156

What did I do wrong here?

Trying to match any string that contains spaces, lowercase, uppercase, or numbers. Special characters would be nice too, but I think that requires escaping certain characters.

TEST="THIS is a TEST title with some numbers 12345 and special char *&^%$#"

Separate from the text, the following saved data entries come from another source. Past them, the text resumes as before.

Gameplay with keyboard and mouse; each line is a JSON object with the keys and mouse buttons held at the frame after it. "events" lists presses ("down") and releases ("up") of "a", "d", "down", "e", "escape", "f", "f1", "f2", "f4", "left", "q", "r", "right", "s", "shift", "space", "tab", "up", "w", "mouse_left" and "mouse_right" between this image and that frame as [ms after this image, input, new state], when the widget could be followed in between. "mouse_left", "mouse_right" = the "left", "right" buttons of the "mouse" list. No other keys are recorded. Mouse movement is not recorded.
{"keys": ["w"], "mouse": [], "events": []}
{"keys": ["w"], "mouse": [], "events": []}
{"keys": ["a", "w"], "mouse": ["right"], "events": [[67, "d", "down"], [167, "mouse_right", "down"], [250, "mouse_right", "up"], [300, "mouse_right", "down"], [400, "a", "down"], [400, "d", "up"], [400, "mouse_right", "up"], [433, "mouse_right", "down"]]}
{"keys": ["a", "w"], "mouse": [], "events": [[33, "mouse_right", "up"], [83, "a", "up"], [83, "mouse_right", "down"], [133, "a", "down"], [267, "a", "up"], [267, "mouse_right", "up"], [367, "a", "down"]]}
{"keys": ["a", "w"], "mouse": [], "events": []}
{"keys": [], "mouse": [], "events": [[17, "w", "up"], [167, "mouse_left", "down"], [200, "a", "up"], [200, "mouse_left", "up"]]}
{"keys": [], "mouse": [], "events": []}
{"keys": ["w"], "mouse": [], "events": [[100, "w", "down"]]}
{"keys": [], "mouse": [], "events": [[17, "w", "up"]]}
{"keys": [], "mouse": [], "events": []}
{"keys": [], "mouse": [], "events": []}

if [[ "$TEST" =~ [a-zA-Z0-9\ ] ]]; then BLAH; fi

This obviously only tests for upper, lower, numbers, and spaces. Doesn't work though.

UPDATE

I guess I should have been more specific. Here is the actual real line of code:

if [[ "$TITLE" =~ [a-zA-Z0-9 $%^\&*#] ]]; then RETURN="FAIL" && ERROR="ERROR: Title can only contain upper and lowercase letters, numbers, and spaces!"; fi

And this is the error:

./anm.sh: line 265: syntax error in conditional expression
./anm.sh: line 265: syntax error near `&*#]'
./anm.sh: line 265: `  if [[ ! "$TITLE" =~ [a-zA-Z0-9 $%^\&*#] ]]; then RETURN="FAIL" && ERROR="ERROR: Title can only contain upper and lowercase letters, numbers, and spaces!"; return; fi'
5
  • Which shell are you actually using? /bin/sh? /bin/bash? /bin/csh? Commented Sep 10, 2013 at 2:48
  • 12
    It's safer to put the regex in a variable. re='...whatever...'; [[ $string =~ $re ]] (without quotes -- this is one of the rare cases where they'll break something that would work without them). Commented Sep 10, 2013 at 3:49
  • 5
    Put single quotes around the assignment instead. Double quotes will not protect the special characters properly.
    – tripleee
    Commented Sep 10, 2013 at 4:10
  • 3
    Many thx Charles! It’s still ok not putting it in a variable, but it must NOT be quoted at all! For example: [[ $var =~ .* ]] for match regex .* (anything). I guess that if you use quotes, the quotes themselves are considered part of the regex…
    – Stéphane
    Commented Apr 19, 2017 at 23:20
  • 15
    gotcha summary I found: (1.) save the pattern in a variable using single quotes pattern='^hello[0-9]*$' (2.) in the double square expression if you need regex matching do NOT quote the pattern because quoting DISABLES the regex pattern matching. (i.e. the expression [[ "$x" =~ $pattern ]] will match using regex and the expression [[ "$x" =~ "$pattern" ]] disables regex matching and is equivalent to [[ "$x" == "$pattern" ]] ). Commented Oct 16, 2017 at 15:18

4 Answers 4

275

There are a couple of important things to know about bash's [[ ]] construction. The first:

Word splitting and pathname expansion are not performed on the words between the [[ and ]]; tilde expansion, parameter and variable expansion, arithmetic expansion, command substitution, process substitution, and quote removal are performed.

The second thing:

An additional binary operator, ‘=~’, is available,... the string to the right of the operator is considered an extended regular expression and matched accordingly... Any part of the pattern may be quoted to force it to be matched as a string.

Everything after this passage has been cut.